Shortly after the aborted Minna retreat of the National Assembly, six members of “The Initiatives”, a vocal pressure group in the House of Representatives had in February 2009, headed for the courts to seek legal interpretation of Sections 4(1), 53(2) and 54(2) of the 1999 Constitution.

The suit was meant to put to rest the raging controversy over which chamber between the Senate and the House of Representatives should take pre-eminence in the conduct of the affairs of the National Assembly JCRC. The suit was to determine among other things whether the tags “lower and upper house” have any place in the Nigerian Constitution and whether legislators elected into the House of Representatives were inferior in anyway to their counterparts elected into the Senate of the Federal Republic of Nigeria. Section 4 (1) of the 1999 Constitution states that: “The legislative powers of the Federal Republic of Nigeria shall be vested in a National Assembly for the Federation, which shall consist of a Senate and a House of Representatives”.

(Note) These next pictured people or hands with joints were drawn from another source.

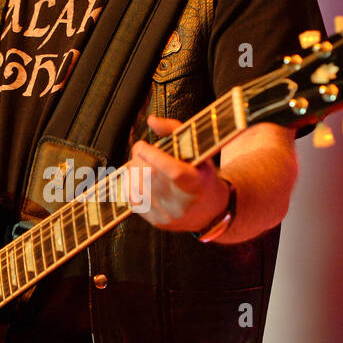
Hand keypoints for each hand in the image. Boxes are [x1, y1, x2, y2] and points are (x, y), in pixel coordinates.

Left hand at [128, 116, 233, 233]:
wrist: (212, 211)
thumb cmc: (203, 175)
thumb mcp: (199, 151)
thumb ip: (176, 130)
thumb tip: (151, 120)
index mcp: (197, 184)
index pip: (170, 171)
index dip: (150, 155)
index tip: (142, 145)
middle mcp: (183, 203)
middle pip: (149, 177)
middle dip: (138, 160)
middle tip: (140, 152)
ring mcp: (169, 215)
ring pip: (137, 189)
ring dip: (132, 172)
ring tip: (139, 164)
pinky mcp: (158, 222)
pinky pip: (134, 202)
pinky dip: (130, 186)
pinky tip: (136, 178)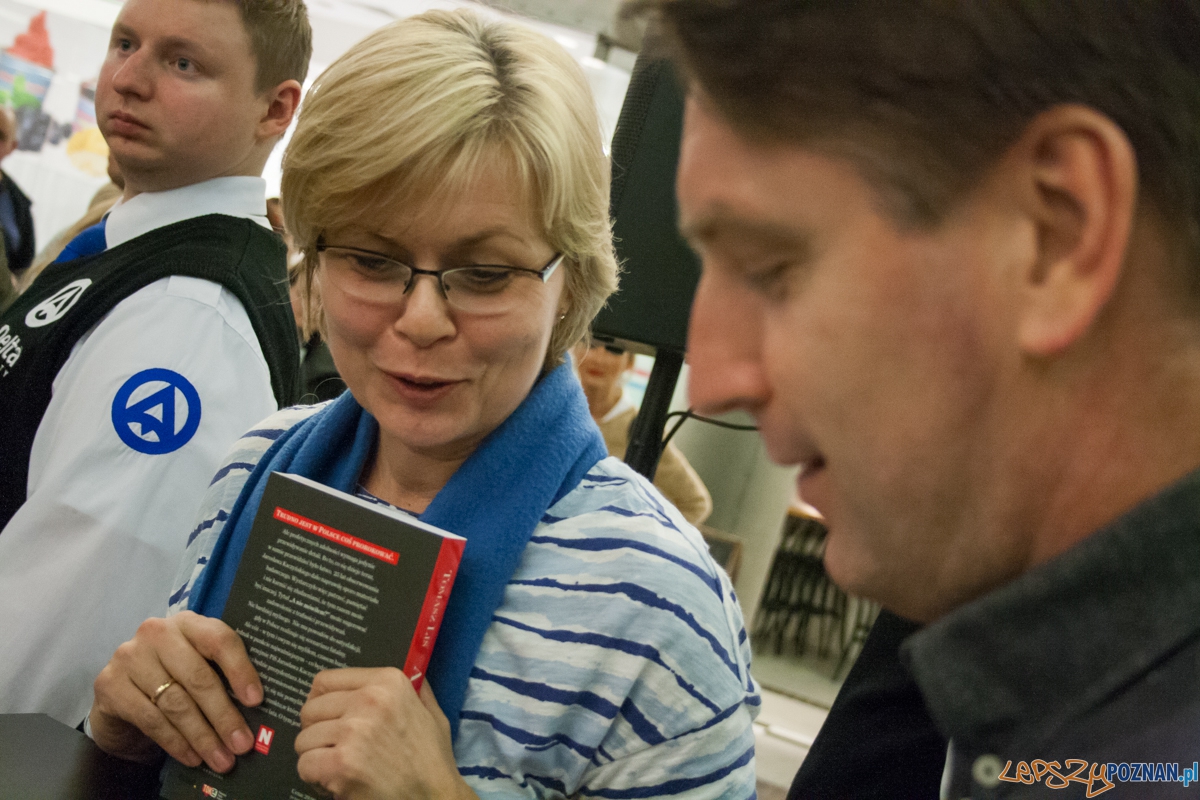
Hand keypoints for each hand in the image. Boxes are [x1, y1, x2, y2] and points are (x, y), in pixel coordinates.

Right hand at [90, 611, 262, 771]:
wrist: (121, 692)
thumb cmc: (171, 676)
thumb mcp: (197, 665)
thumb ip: (222, 675)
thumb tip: (256, 710)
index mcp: (188, 623)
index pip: (219, 640)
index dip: (240, 670)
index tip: (256, 701)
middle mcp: (157, 633)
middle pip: (198, 677)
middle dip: (223, 716)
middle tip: (242, 744)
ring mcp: (129, 657)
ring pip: (175, 702)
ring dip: (202, 736)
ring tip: (221, 758)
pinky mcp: (110, 684)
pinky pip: (151, 719)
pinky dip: (175, 742)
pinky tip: (192, 757)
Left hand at [295, 668, 474, 799]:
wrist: (435, 796)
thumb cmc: (432, 759)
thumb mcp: (430, 712)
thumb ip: (414, 689)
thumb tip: (406, 672)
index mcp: (388, 682)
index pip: (326, 681)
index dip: (321, 702)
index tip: (326, 716)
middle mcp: (369, 700)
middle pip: (310, 709)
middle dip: (316, 731)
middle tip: (333, 747)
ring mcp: (353, 731)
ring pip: (304, 739)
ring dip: (316, 756)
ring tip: (337, 766)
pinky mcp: (341, 763)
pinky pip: (305, 765)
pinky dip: (315, 778)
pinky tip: (334, 781)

Since the controversy began, the House had maintained that in the eyes of the Constitution, none of the two chambers has been placed above the other and none therefore should be subjugated to the authority of the other.

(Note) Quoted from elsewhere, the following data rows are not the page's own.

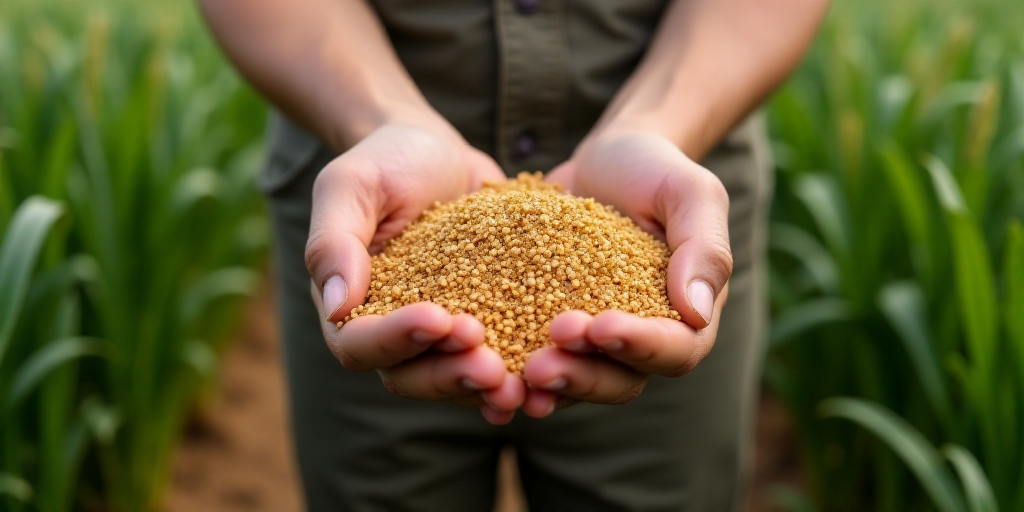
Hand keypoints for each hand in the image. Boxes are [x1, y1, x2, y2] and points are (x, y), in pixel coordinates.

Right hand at [305, 122, 524, 424]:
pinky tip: (548, 378)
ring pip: (454, 379)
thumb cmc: (386, 162)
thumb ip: (333, 242)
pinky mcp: (484, 325)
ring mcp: (438, 337)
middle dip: (449, 374)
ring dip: (484, 384)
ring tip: (521, 381)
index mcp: (349, 308)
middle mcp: (391, 333)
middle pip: (409, 377)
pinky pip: (498, 359)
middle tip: (490, 365)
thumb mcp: (352, 185)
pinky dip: (519, 373)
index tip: (438, 318)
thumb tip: (336, 306)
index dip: (397, 339)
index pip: (360, 344)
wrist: (438, 152)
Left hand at [521, 131, 731, 416]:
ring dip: (549, 382)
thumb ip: (704, 248)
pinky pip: (537, 358)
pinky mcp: (551, 330)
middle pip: (621, 380)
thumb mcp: (690, 192)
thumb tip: (696, 312)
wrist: (603, 161)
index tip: (601, 326)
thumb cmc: (655, 171)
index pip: (674, 349)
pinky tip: (485, 367)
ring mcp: (596, 342)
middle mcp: (643, 340)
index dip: (639, 345)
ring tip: (516, 374)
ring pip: (578, 380)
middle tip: (542, 363)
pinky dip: (514, 371)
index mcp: (687, 317)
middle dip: (583, 374)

A major contention in the debacle stems from Section 53 (2) which states that: “At any joint sitting of the Senate and House of Representatives - (a) the President of Senate shall preside, and in his absence the Speaker of the House of Representatives shall preside; and (b) in the absence of the persons mentioned in paragraph (a) of this subsection, the Deputy President of the Senate shall preside, and in his absence the Deputy Speaker of the House of Representatives shall preside. (3) In the absence of the persons mentioned in the foregoing provisions of this section, such member of the Senate or the House of Representatives or of the joint sitting, as the case may be, as the Senate or the House of Representatives or the joint sitting may elect for that purpose shall preside.” Also brought for interpretation was 54 (2) which states thus: “The quorum of a joint sitting of both the Senate or of the House of Representatives shall be one-third of all the members of both Houses. (3) If objection is taken by any member of the Senate or the House of Representatives present that there are present in the House of which he is a member (besides the person presiding fewer than one-third of all the members of that House and that it is not competent for the House to transact business, and after such interval as may be prescribed in the rules of procedure of the House, the person presiding ascertains that the number of members present is still less than one-third of all the members of the House he shall adjourn the House. “(4) The foregoing provisions of this section shall apply in relation to a joint sitting of both Houses of the National Assembly as they apply in relation to a House of the National Assembly as if references to the Senate or the House of Representatives and a member of either Houses are references to both Houses and to any member of the National Assembly, respectively.”